As this post on the Google open source blog, regular expressions are pretty fundamental to much advanced hackery. Most implementations, however, share a fairly horrific worst case in terms of time and space complexity. That is to say, under certain circumstances, evaluating a regular expression over a large enough amount of input could hang forever, gobble up all memory allocated to its thread or threads, or both.
Google has been gobbling up the brightest computer scientists and software engineers at a prodigious pace. RE2, their new regular expressions library, is the latest dividend of their carefully hoarded brain trust. The search giant claims their improved implementation completes in linear time and won’t overflow the stack space of its threads. Put simply, they’ve fixed the potential worst case for this critical Swiss Army knife software tool.
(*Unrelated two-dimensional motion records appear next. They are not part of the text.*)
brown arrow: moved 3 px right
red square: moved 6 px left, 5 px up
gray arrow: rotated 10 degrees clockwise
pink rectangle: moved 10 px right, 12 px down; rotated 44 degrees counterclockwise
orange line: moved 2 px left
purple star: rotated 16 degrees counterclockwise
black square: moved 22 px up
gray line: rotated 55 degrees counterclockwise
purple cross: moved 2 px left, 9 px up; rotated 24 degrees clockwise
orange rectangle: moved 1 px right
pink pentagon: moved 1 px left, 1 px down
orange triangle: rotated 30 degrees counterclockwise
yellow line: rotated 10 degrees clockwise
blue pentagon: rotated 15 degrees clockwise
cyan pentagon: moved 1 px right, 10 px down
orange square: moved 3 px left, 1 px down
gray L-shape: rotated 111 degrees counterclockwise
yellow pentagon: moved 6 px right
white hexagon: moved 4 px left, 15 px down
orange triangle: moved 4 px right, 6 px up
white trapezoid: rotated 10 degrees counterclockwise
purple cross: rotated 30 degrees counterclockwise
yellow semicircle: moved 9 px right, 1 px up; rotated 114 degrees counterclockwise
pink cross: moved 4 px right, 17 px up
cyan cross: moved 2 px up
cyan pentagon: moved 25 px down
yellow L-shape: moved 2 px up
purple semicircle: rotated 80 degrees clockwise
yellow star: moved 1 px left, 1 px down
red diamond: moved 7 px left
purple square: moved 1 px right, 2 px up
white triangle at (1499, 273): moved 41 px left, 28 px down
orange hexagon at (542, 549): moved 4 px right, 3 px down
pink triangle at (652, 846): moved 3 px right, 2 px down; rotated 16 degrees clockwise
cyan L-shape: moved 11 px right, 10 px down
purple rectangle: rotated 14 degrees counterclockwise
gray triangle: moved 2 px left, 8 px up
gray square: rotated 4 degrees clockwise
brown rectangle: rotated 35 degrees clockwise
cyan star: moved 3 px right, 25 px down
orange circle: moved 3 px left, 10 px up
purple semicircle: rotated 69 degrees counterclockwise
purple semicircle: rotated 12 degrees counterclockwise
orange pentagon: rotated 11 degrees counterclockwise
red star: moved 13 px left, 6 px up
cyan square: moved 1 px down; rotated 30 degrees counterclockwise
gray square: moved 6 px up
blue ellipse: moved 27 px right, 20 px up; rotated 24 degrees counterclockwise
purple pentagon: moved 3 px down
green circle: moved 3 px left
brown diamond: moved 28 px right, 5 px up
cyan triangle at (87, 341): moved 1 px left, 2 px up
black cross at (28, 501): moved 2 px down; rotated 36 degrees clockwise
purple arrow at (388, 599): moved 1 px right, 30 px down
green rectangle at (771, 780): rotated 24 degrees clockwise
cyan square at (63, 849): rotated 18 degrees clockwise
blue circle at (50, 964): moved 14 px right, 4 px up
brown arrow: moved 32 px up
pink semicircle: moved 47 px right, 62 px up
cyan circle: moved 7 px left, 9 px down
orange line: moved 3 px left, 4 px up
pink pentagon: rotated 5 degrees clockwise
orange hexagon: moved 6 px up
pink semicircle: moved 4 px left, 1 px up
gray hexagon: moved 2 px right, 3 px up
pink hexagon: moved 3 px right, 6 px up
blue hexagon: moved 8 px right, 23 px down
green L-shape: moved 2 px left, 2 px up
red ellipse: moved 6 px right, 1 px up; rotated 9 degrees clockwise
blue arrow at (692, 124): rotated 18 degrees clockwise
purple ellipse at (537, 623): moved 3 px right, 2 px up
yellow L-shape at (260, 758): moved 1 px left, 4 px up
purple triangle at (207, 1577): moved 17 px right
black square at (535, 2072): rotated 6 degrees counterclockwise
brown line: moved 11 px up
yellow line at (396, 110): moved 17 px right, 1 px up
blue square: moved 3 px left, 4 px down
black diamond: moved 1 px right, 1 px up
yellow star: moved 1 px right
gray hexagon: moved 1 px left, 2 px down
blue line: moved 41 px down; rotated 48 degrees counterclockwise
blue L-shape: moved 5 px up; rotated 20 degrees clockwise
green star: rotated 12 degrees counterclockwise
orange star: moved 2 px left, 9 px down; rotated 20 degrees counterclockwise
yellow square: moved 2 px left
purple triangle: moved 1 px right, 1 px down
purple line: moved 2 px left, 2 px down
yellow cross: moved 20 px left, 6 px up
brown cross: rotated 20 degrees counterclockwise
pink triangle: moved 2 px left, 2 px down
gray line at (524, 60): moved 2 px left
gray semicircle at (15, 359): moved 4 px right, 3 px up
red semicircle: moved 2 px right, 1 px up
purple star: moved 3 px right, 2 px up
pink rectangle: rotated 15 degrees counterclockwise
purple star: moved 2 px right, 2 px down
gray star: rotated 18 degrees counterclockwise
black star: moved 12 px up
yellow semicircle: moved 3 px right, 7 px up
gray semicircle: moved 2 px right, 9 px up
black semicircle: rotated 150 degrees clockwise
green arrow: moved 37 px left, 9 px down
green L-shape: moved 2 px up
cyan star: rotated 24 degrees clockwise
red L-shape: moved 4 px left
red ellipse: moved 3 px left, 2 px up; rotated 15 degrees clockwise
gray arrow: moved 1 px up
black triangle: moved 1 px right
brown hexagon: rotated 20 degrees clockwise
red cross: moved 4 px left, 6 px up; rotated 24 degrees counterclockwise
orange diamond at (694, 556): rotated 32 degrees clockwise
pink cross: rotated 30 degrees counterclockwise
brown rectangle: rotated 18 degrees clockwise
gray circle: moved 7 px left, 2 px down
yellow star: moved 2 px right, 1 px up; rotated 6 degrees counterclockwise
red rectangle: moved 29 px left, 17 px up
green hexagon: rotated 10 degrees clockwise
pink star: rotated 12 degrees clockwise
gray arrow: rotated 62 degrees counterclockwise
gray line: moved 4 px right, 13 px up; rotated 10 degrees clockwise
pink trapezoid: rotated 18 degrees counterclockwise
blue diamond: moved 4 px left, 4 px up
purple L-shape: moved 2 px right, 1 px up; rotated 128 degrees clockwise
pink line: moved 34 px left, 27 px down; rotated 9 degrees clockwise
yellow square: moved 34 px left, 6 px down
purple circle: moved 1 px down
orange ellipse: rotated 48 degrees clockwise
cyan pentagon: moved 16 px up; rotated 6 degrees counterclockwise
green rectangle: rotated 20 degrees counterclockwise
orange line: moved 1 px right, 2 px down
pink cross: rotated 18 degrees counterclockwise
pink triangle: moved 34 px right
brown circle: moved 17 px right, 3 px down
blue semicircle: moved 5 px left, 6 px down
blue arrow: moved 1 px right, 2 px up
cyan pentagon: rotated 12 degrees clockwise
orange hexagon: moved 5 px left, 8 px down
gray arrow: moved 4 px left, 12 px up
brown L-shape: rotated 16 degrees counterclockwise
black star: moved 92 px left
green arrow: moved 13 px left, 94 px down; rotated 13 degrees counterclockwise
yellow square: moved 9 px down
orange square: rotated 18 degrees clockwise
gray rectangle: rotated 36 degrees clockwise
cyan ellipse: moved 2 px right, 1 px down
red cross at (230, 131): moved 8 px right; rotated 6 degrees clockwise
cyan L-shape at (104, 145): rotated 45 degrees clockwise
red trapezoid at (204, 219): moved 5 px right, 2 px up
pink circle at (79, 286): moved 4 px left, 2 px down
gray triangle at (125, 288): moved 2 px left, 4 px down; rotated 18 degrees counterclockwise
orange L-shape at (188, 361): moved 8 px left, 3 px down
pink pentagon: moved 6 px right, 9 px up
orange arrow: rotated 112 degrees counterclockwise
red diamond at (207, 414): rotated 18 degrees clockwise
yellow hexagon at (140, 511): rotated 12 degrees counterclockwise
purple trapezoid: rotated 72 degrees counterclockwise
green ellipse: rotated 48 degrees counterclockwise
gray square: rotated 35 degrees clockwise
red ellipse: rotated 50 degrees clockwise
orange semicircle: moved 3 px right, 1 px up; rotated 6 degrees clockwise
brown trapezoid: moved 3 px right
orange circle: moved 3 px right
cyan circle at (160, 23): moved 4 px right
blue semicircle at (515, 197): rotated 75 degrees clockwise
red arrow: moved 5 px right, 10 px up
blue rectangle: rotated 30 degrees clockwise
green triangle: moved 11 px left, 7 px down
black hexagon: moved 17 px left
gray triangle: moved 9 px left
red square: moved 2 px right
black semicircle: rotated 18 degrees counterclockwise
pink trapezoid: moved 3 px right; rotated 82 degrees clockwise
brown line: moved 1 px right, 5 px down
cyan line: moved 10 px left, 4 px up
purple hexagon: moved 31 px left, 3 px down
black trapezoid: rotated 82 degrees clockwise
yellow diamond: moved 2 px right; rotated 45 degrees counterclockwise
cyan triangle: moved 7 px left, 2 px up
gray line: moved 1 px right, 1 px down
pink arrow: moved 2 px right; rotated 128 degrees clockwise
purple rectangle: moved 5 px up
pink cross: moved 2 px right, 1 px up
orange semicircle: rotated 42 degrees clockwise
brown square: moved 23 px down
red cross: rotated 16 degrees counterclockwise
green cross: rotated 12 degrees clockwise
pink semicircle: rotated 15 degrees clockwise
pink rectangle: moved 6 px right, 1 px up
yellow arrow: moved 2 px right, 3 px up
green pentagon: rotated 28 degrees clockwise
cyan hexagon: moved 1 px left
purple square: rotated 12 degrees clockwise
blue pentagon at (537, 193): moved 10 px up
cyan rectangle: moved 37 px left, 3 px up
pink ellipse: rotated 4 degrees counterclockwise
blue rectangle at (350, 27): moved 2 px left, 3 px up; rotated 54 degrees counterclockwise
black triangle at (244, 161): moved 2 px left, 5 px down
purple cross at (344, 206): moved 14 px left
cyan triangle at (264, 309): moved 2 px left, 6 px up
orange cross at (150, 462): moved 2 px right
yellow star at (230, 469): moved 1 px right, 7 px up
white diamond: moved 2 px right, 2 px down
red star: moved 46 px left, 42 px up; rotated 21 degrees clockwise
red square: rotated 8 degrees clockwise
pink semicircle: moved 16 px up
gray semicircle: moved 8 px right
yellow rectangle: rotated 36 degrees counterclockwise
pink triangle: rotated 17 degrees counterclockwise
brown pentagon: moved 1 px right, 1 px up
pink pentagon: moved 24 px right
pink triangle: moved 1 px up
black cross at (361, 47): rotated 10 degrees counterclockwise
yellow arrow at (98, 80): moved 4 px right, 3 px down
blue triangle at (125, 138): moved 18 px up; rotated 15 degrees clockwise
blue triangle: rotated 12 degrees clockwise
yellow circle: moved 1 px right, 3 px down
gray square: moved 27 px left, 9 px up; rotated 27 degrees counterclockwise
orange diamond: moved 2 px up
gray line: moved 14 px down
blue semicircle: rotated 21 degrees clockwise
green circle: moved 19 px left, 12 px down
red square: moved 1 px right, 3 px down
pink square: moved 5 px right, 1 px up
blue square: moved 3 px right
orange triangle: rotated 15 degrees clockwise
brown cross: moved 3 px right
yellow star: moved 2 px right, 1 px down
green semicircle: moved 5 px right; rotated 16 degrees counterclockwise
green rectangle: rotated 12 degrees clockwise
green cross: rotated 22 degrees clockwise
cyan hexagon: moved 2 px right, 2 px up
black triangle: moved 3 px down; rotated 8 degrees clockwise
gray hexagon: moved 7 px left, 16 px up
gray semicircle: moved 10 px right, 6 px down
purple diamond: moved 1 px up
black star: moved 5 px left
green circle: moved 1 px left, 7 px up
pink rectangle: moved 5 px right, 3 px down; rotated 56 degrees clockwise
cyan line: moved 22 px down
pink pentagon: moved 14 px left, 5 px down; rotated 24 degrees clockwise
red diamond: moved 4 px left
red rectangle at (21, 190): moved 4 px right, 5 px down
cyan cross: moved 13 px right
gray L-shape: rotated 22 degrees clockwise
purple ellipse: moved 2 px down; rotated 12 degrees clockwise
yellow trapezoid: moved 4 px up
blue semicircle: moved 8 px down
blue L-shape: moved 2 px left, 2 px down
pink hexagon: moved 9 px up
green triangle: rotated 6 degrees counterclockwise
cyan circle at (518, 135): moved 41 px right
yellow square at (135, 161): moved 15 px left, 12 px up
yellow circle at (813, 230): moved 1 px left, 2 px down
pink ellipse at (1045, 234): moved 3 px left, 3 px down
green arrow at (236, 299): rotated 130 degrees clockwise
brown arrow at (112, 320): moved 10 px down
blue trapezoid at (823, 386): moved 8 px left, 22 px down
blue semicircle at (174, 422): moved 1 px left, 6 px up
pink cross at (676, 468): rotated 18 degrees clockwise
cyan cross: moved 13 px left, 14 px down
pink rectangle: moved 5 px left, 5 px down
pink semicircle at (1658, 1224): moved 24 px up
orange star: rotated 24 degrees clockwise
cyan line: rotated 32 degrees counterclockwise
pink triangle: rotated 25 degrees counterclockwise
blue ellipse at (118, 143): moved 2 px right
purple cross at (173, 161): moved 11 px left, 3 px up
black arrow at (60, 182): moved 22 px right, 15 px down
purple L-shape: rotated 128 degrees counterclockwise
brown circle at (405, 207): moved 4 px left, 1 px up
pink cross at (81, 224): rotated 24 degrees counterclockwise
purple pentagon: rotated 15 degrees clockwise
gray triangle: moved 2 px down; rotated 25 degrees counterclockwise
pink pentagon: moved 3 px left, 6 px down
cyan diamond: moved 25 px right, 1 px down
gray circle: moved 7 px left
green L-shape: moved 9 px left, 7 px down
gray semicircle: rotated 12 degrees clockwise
Like Go, this is another stab at speeding up the fundamentals most of us building software take for granted. Beyond the worst case, I would imagine such a startlingly different approach may also speed up the more typical cases.
The release is available under a very permissive BSD license. It won’t take long for the wider community to vet their claims. If RE2 lives up to its promise, I imagine it won’t take long to spread far and wide.
Update: See Philip’s comment below. The predictable performance of RE2 comes at a considerable price: it doesn’t support back references. Back references let you re-use part of an expression, the value a group actually matched, later in the expression. They are intensely useful and based on my own experience, I would hesitate quite a bit more at the trade off Russ Cox suggests is so simple.